Manuel Olimón Nolasco.

 A pesar de que nadie deja de reconocer el papel fundamental de Francisco I. Madero en el inicio de la revolución mexicana, su trayectoria como empresario e intelectual, su personalidad y las decisiones que tomó durante corta presidencia, son poco conocidas y mal aquilatadas. En fechas recientes algunos escritores han exagerado de tal forma los rasgos en realidad débiles de su “espiritismo” que queda la impresión de que su vida entera hubiera estado guiada por las respuestas –erráticas y enigmáticas y en realidad inexistentes—de sus consultas en la sombra a las ánimas de los difuntos, ilustres o no.
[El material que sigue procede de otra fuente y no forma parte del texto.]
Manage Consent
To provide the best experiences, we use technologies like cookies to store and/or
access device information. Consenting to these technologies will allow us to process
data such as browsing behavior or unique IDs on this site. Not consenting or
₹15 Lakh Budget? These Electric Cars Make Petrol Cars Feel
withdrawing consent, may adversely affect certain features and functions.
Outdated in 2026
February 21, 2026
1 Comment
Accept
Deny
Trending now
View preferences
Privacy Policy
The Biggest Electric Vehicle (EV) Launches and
Se trata de una evidente exageración morbosa.

  La manera  mejor de conocer a Madero es acercándose a su libro, dado a luz en su primera edición en 1908, “La sucesión presidencial”, mencionado a menudo, pero raramente leído.

  En esas páginas el autor, heredero de una próspera familia que había realizado buenos negocios con el gobierno y que pertenecía de hecho a las clases privilegiadas, se mostró cuidadoso en la emisión de juicios y cauteloso en la propuesta de soluciones. Parece que las consultas que tuvo que realizar a su padre y a su abuelo –patriarca familiar—lo obligó a sostener esa actitud La forma como se refiere al ejercicio presidencial del General Díaz, por ejemplo, da la impresión de que casi le suplica que deje el poder en otras manos y se retire con aura heroica.
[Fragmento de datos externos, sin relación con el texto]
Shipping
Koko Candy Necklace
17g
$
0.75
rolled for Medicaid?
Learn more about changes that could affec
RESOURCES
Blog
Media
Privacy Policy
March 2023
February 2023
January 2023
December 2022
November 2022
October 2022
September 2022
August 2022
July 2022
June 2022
  A pesar de que en el escrito de Don Francisco existen elementos claros de crítica y diferencias con la posición del liberalismo extremo del grupo de los “científicos” que dominaron el último gabinete de Díaz, diagnosticó los males de México sobre todo en  el terreno de la política y propuso como remedio casi infalible la ampliación del sufragio y la democracia electoral. Él sin duda era un demócrata convencido, pero su sensibilidad hacia los campesinos y a la creciente problemática obrera era débil.
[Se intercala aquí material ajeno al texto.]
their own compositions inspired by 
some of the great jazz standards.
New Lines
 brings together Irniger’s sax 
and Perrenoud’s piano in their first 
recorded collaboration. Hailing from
  En suma, Madero no era revolucionario en el sentido radical del término, alguien que incitara a la subversión del orden. Representaba más bien la corriente de la democracia liberal y sus propuestas contrastaban con las de los Flores Magón y otros revolucionarios y no se diga con cierta corriente poco amplia pero real de los anarquistas mexicanos.

  Ninguna duda hubo acerca de la legitimidad de la elección de 1911. Ni tampoco del apoyo al nuevo presidente de amplios sectores, incluidos los católicos.

  En referencia a estos últimos y su contribución a la patria, en su discurso electoral en Saltillo expuso su convicción sobre el anacronismo de las leyes de reforma y a lo largo de su campaña pudo comprender la importancia del catolicismo social que ya tenía cierto arraigo en el país.

  A propósito de esta línea de pensamiento y acción, la encíclica Rerum Novarum de León XIII de mayo de 1891 sobre la “cuestión social” y obrera tuvo importante eco en México. Reuniones que tuvieron lugar en distintos lugares del país estudiaron las situaciones y perfilaron propuestas en los últimos años porfiristas. El Padre jesuita Alfredo Méndez Medina, formado en la Doctrina Social en Bélgica, indiscutido paladín de esta corriente, no sólo recorrió el territorio mexicano para conocer las situaciones y mentalizar sobre el tema, sino que organizó grupos de conciencia y presencia en el mundo proletario a la vez que dialogó con hacendados y empresarios. Tuvo la oportunidad de hablar personalmente con el Presidente Madero y de proponerle soluciones concretas en materia de organización obrera, mecanización del campo, derechos de la familia, cajas de ahorro, lucha contra el alcohol y otras áreas de necesidad para el anhelado equilibrio social.

  Sin embargo, la presidencia de Madero fue efímera y mal comprendida por sus mismos partidarios y colaboradores. Los resabios del viejo militarismo, las facciones revolucionarias que querían imponer sus propios criterios, rencores acumulados y legítimas reivindicaciones sobre todo campesinas, se conjuntaron para su caída y marcaron en la memoria mexicana el baldón su muerte injusta y violenta en febrero de 1913, costosa para todos y que cambiaron el curso de la historia.